Convert the listing below into a Markdown table with the columns "Row" and "Line", giving each line its own numbered row and leaving out blank lines.

━━━━━ Records for the task ━━━━━

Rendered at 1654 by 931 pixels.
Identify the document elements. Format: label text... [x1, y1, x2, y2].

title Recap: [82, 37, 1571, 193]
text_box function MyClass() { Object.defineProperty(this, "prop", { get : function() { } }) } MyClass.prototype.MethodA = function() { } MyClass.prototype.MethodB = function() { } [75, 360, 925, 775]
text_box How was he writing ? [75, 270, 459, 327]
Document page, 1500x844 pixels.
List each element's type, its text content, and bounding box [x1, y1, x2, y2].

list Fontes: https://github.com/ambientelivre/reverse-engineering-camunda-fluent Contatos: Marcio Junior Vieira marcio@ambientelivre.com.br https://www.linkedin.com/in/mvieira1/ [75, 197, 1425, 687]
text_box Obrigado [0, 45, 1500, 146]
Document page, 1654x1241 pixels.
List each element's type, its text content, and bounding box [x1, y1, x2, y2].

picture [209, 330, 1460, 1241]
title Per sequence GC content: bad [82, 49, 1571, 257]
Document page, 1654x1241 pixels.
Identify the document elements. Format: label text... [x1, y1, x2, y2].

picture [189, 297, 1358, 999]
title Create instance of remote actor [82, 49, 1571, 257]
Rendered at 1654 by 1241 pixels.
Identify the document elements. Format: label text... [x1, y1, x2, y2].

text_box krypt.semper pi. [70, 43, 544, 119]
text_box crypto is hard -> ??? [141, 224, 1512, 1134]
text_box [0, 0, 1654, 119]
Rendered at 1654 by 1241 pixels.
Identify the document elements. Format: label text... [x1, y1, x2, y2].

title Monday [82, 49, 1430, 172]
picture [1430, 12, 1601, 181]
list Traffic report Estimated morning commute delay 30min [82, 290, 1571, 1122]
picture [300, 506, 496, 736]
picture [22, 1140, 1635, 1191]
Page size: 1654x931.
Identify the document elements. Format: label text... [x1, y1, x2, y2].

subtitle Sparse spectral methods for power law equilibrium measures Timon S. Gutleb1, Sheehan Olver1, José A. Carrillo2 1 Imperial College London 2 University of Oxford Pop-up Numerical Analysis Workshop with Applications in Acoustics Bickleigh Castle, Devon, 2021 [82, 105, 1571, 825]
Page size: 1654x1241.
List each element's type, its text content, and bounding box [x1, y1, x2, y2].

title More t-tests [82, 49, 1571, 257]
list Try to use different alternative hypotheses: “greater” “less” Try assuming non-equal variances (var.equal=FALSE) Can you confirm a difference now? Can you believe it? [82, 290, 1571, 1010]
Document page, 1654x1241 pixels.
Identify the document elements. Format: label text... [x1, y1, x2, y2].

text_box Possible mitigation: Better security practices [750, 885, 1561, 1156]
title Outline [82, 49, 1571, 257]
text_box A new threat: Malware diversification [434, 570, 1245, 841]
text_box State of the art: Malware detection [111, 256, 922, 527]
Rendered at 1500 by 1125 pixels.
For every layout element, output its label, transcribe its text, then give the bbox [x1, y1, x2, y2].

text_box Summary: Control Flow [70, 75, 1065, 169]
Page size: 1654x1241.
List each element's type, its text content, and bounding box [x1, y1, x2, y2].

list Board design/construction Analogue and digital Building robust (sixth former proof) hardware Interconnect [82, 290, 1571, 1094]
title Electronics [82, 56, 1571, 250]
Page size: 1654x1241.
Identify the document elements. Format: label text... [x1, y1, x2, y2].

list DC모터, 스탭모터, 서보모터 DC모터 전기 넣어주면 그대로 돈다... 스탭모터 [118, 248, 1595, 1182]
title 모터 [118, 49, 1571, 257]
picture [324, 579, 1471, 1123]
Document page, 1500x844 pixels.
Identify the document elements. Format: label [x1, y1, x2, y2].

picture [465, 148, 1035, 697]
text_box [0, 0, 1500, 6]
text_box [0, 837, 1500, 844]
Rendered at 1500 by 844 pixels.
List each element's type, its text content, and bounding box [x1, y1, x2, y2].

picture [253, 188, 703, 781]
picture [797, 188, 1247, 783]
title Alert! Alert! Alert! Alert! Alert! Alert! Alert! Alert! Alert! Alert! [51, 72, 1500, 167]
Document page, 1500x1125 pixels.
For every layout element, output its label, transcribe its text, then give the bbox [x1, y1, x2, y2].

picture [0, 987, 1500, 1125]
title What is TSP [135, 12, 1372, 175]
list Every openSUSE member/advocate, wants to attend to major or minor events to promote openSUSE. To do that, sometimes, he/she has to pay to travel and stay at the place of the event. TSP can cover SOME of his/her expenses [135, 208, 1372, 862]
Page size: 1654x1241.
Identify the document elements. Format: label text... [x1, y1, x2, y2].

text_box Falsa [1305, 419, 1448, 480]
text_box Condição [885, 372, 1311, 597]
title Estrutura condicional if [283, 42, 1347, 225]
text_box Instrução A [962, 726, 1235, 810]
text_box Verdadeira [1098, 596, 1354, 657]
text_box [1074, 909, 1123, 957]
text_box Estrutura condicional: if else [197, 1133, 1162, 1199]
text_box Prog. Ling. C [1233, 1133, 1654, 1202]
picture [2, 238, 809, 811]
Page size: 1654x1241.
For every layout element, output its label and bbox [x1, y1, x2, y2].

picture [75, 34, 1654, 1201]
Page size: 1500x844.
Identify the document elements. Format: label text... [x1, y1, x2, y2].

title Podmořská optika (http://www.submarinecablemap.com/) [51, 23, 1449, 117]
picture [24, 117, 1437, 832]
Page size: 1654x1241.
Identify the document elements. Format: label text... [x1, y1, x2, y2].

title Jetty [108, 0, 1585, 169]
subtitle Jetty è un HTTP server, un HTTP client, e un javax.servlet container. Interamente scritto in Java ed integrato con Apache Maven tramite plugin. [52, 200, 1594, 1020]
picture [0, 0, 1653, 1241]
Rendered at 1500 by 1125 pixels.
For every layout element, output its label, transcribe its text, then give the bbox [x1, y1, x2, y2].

━━━━━

Complete output:
| Row | Line |
|---|---|
| 1 | Rendered at 1654 by 931 pixels. |
| 2 | Identify the document elements. Format: label text... [x1, y1, x2, y2]. |
| 3 | title Recap: [82, 37, 1571, 193] |
| 4 | text_box function MyClass() { Object.defineProperty(this, "prop", { get : function() { } }) } MyClass.prototype.MethodA = function() { } MyClass.prototype.MethodB = function() { } [75, 360, 925, 775] |
| 5 | text_box How was he writing ? [75, 270, 459, 327] |
| 6 | Document page, 1500x844 pixels. |
| 7 | List each element's type, its text content, and bounding box [x1, y1, x2, y2]. |
| 8 | list Fontes: https://github.com/ambientelivre/reverse-engineering-camunda-fluent Contatos: Marcio Junior Vieira marcio@ambientelivre.com.br https://www.linkedin.com/in/mvieira1/ [75, 197, 1425, 687] |
| 9 | text_box Obrigado [0, 45, 1500, 146] |
| 10 | Document page, 1654x1241 pixels. |
| 11 | List each element's type, its text content, and bounding box [x1, y1, x2, y2]. |
| 12 | picture [209, 330, 1460, 1241] |
| 13 | title Per sequence GC content: bad [82, 49, 1571, 257] |
| 14 | Document page, 1654x1241 pixels. |
| 15 | Identify the document elements. Format: label text... [x1, y1, x2, y2]. |
| 16 | picture [189, 297, 1358, 999] |
| 17 | title Create instance of remote actor [82, 49, 1571, 257] |
| 18 | Rendered at 1654 by 1241 pixels. |
| 19 | Identify the document elements. Format: label text... [x1, y1, x2, y2]. |
| 20 | text_box krypt.semper pi. [70, 43, 544, 119] |
| 21 | text_box crypto is hard -> ??? [141, 224, 1512, 1134] |
| 22 | text_box [0, 0, 1654, 119] |
| 23 | Rendered at 1654 by 1241 pixels. |
| 24 | Identify the document elements. Format: label text... [x1, y1, x2, y2]. |
| 25 | title Monday [82, 49, 1430, 172] |
| 26 | picture [1430, 12, 1601, 181] |
| 27 | list Traffic report Estimated morning commute delay 30min [82, 290, 1571, 1122] |
| 28 | picture [300, 506, 496, 736] |
| 29 | picture [22, 1140, 1635, 1191] |
| 30 | Page size: 1654x931. |
| 31 | Identify the document elements. Format: label text... [x1, y1, x2, y2]. |
| 32 | subtitle Sparse spectral methods for power law equilibrium measures Timon S. Gutleb1, Sheehan Olver1, José A. Carrillo2 1 Imperial College London 2 University of Oxford Pop-up Numerical Analysis Workshop with Applications in Acoustics Bickleigh Castle, Devon, 2021 [82, 105, 1571, 825] |
| 33 | Page size: 1654x1241. |
| 34 | List each element's type, its text content, and bounding box [x1, y1, x2, y2]. |
| 35 | title More t-tests [82, 49, 1571, 257] |
| 36 | list Try to use different alternative hypotheses: “greater” “less” Try assuming non-equal variances (var.equal=FALSE) Can you confirm a difference now? Can you believe it? [82, 290, 1571, 1010] |
| 37 | Document page, 1654x1241 pixels. |
| 38 | Identify the document elements. Format: label text... [x1, y1, x2, y2]. |
| 39 | text_box Possible mitigation: Better security practices [750, 885, 1561, 1156] |
| 40 | title Outline [82, 49, 1571, 257] |
| 41 | text_box A new threat: Malware diversification [434, 570, 1245, 841] |
| 42 | text_box State of the art: Malware detection [111, 256, 922, 527] |
| 43 | Rendered at 1500 by 1125 pixels. |
| 44 | For every layout element, output its label, transcribe its text, then give the bbox [x1, y1, x2, y2]. |
| 45 | text_box Summary: Control Flow [70, 75, 1065, 169] |
| 46 | Page size: 1654x1241. |
| 47 | List each element's type, its text content, and bounding box [x1, y1, x2, y2]. |
| 48 | list Board design/construction Analogue and digital Building robust (sixth former proof) hardware Interconnect [82, 290, 1571, 1094] |
| 49 | title Electronics [82, 56, 1571, 250] |
| 50 | Page size: 1654x1241. |
| 51 | Identify the document elements. Format: label text... [x1, y1, x2, y2]. |
| 52 | list DC모터, 스탭모터, 서보모터 DC모터 전기 넣어주면 그대로 돈다... 스탭모터 [118, 248, 1595, 1182] |
| 53 | title 모터 [118, 49, 1571, 257] |
| 54 | picture [324, 579, 1471, 1123] |
| 55 | Document page, 1500x844 pixels. |
| 56 | Identify the document elements. Format: label [x1, y1, x2, y2]. |
| 57 | picture [465, 148, 1035, 697] |
| 58 | text_box [0, 0, 1500, 6] |
| 59 | text_box [0, 837, 1500, 844] |
| 60 | Rendered at 1500 by 844 pixels. |
| 61 | List each element's type, its text content, and bounding box [x1, y1, x2, y2]. |
| 62 | picture [253, 188, 703, 781] |
| 63 | picture [797, 188, 1247, 783] |
| 64 | title Alert! Alert! Alert! Alert! Alert! Alert! Alert! Alert! Alert! Alert! [51, 72, 1500, 167] |
| 65 | Document page, 1500x1125 pixels. |
| 66 | For every layout element, output its label, transcribe its text, then give the bbox [x1, y1, x2, y2]. |
| 67 | picture [0, 987, 1500, 1125] |
| 68 | title What is TSP [135, 12, 1372, 175] |
| 69 | list Every openSUSE member/advocate, wants to attend to major or minor events to promote openSUSE. To do that, sometimes, he/she has to pay to travel and stay at the place of the event. TSP can cover SOME of his/her expenses [135, 208, 1372, 862] |
| 70 | Page size: 1654x1241. |
| 71 | Identify the document elements. Format: label text... [x1, y1, x2, y2]. |
| 72 | text_box Falsa [1305, 419, 1448, 480] |
| 73 | text_box Condição [885, 372, 1311, 597] |
| 74 | title Estrutura condicional if [283, 42, 1347, 225] |
| 75 | text_box Instrução A [962, 726, 1235, 810] |
| 76 | text_box Verdadeira [1098, 596, 1354, 657] |
| 77 | text_box [1074, 909, 1123, 957] |
| 78 | text_box Estrutura condicional: if else [197, 1133, 1162, 1199] |
| 79 | text_box Prog. Ling. C [1233, 1133, 1654, 1202] |
| 80 | picture [2, 238, 809, 811] |
| 81 | Page size: 1654x1241. |
| 82 | For every layout element, output its label and bbox [x1, y1, x2, y2]. |
| 83 | picture [75, 34, 1654, 1201] |
| 84 | Page size: 1500x844. |
| 85 | Identify the document elements. Format: label text... [x1, y1, x2, y2]. |
| 86 | title Podmořská optika (http://www.submarinecablemap.com/) [51, 23, 1449, 117] |
| 87 | picture [24, 117, 1437, 832] |
| 88 | Page size: 1654x1241. |
| 89 | Identify the document elements. Format: label text... [x1, y1, x2, y2]. |
| 90 | title Jetty [108, 0, 1585, 169] |
| 91 | subtitle Jetty è un HTTP server, un HTTP client, e un javax.servlet container. Interamente scritto in Java ed integrato con Apache Maven tramite plugin. [52, 200, 1594, 1020] |
| 92 | picture [0, 0, 1653, 1241] |
| 93 | Rendered at 1500 by 1125 pixels. |
| 94 | For every layout element, output its label, transcribe its text, then give the bbox [x1, y1, x2, y2]. |